Looking for a stunning dessert to serve to your guest for an upcoming event? Maybe you’re looking for a little something to bring back the beauty of summer. We have just the thing! We’re thrilled to have Jenny of The Dusty Apron with us today sharing this gluten free and lactose from Kiwi and Cacao Cheesecake! Here’s what she has to say:
“Back when I was a university student, training to be a high school teacher and living on three tins of baked beans a week, I did not give much thought to my eating habits. My focus was on my career and getting a job at a good school. That, and not getting swooped upon by the angry seagulls that inhabited my little English seaside town.
As such, when me and my other half wanted to treat ourselves to a little bit of luxury we pushed the boat out and bought a cheesecake from our local grocery store; and it cost the equivalent of about $1. Wow. How was that ever going to be produced by anyone who was not wearing a lab coat and safety specs?
I have come to the conclusion that home-cooked is always better. No lab coats (unless you want to…), no safety specs, just real food that you have total control over.
This cheesecake recipe is the antithesis of those from my student days, with a nutritious base that’s made from scratch and a fruity topping.
The gluten free base is packed with vitamin B from one of its main ingredients, pecan nuts, antioxidants from raw cacao, and contains healthy fat in the form of coconut oil. The topping is lactose free, with kiwi being my fruit of choice, as well as unrefined sugars.
KIWI AND CACAO CHEESECAKE
For the Base:
-2/3 cup pecan nuts
-1/3 cup coconut oil, melted
-1/3 cup rice flour
-1⁄2 tsp ground ginger
-1 tbsp maple syrup (Grade A)
-1 tbsp raw cacao powder
For the Topping
-2 cups lactose free cream cheese
-3 tbsp lactose free natural yogurt
-3⁄4 cup + 2 tbsp unrefined golden caster sugar
-2 tbsp rice flour
-1 tsp vanilla extract
For the Base:
1. Make the base first. Preheat your oven to 320*F and line your baking tin with baking paper.

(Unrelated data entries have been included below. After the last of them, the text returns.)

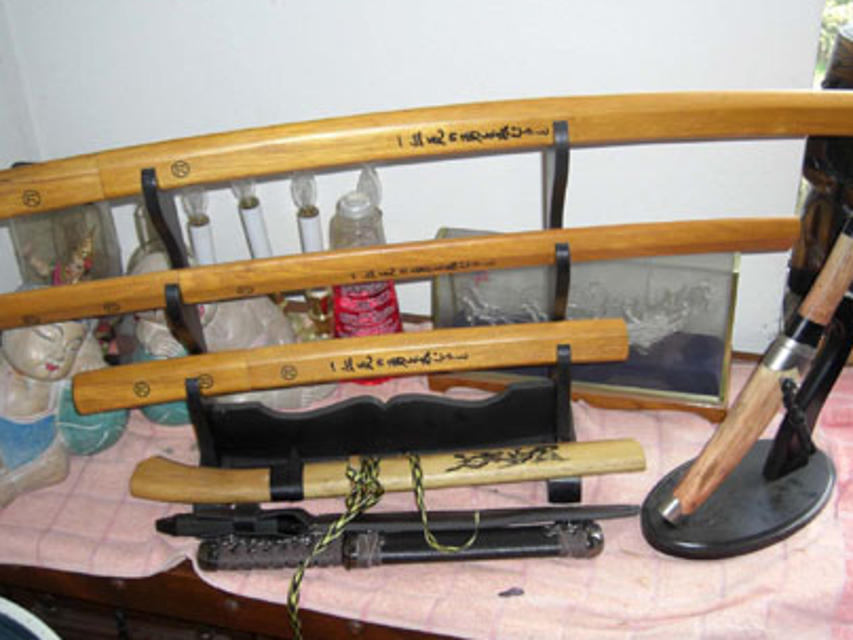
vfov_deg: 30.9
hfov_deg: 40.4
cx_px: 458
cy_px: 314
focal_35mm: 47
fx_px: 1158
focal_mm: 7.9
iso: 100
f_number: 2.8
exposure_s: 1/60
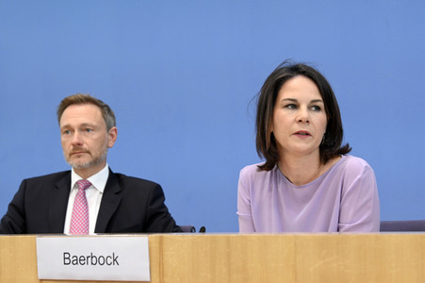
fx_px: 967
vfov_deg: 16.6
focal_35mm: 82
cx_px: 212
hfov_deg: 24.8
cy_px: 142
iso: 5000
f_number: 6.3
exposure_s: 1/640
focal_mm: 82
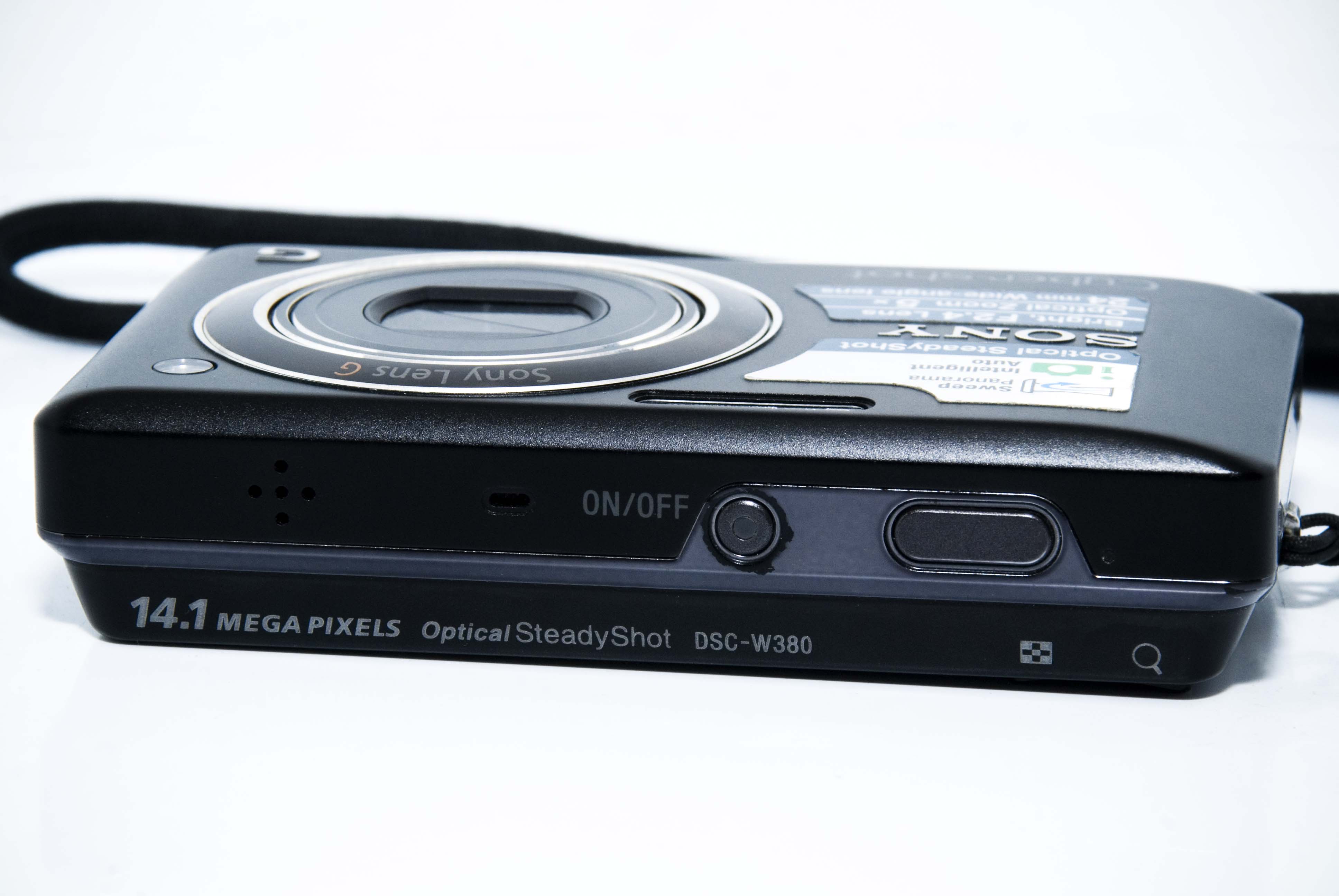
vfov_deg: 8.7
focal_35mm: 158
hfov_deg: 13.0
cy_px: 448
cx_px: 670
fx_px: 5865
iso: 400
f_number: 16
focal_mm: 105
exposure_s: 1/125
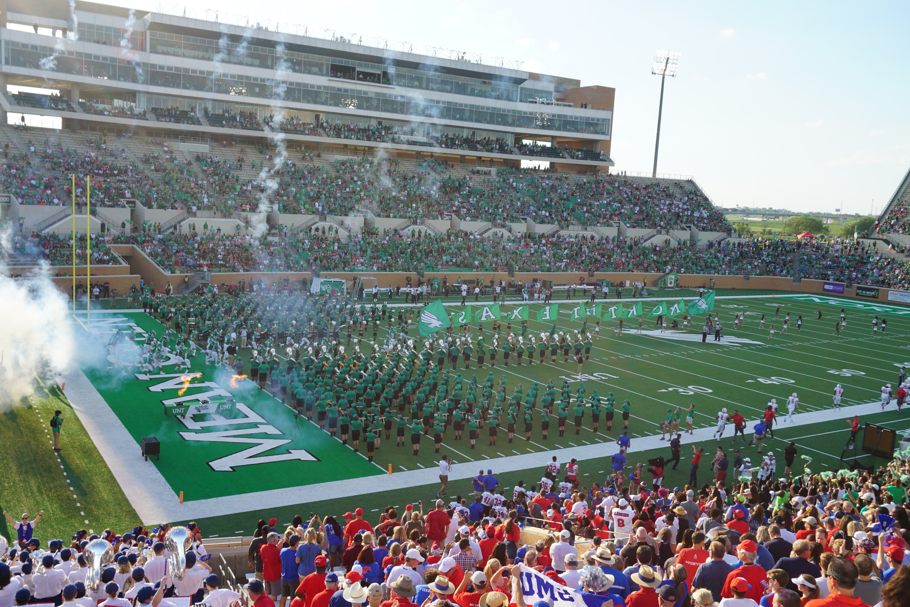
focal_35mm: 33
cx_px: 455
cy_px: 304
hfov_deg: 57.2
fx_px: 834
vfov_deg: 40.0
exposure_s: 1/100
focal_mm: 22
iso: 100
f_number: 9
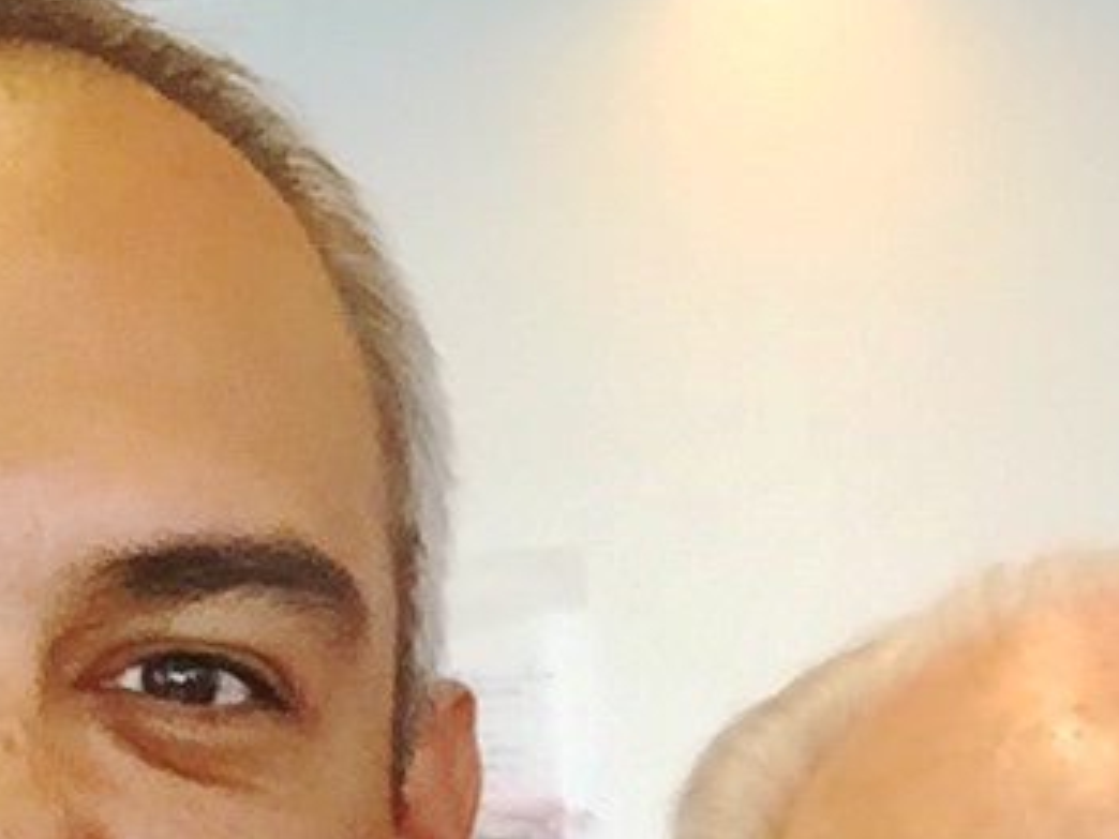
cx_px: 743
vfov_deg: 12.5
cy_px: 1154
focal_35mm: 114
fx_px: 3685
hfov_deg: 17.2
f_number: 2.2
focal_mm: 2.65
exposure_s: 1/100
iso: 50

2. Put the pecans into a blender until they are chopped into very small pieces, and add to a mixing bowl. Using the blender again, pulp the banana until smooth and creamy then add it to your pecans.
3. Add the remaining ingredients to the bowl and then combine well. Pour the mixture into you baking tin and spread it across, pressing firmly with a wooden spoon until you have a firm coverage. Blind-bake in the oven for 15 minutes.
For the Topping:
1. Simply put all of the ingredients into a blender, food processor or bowl and mix until fully combined. When the base has had its blind-bake, pour the topping over it and bake in the oven for 40 minutes. The edges should turn a lovely golden brown and there should be a little ‘wobble’ if you shake it.
2. Pop the cooked cheesecake into the refrigerator to cool fully and then garnish with kiwi pieces and, if desired, melted dark chocolate.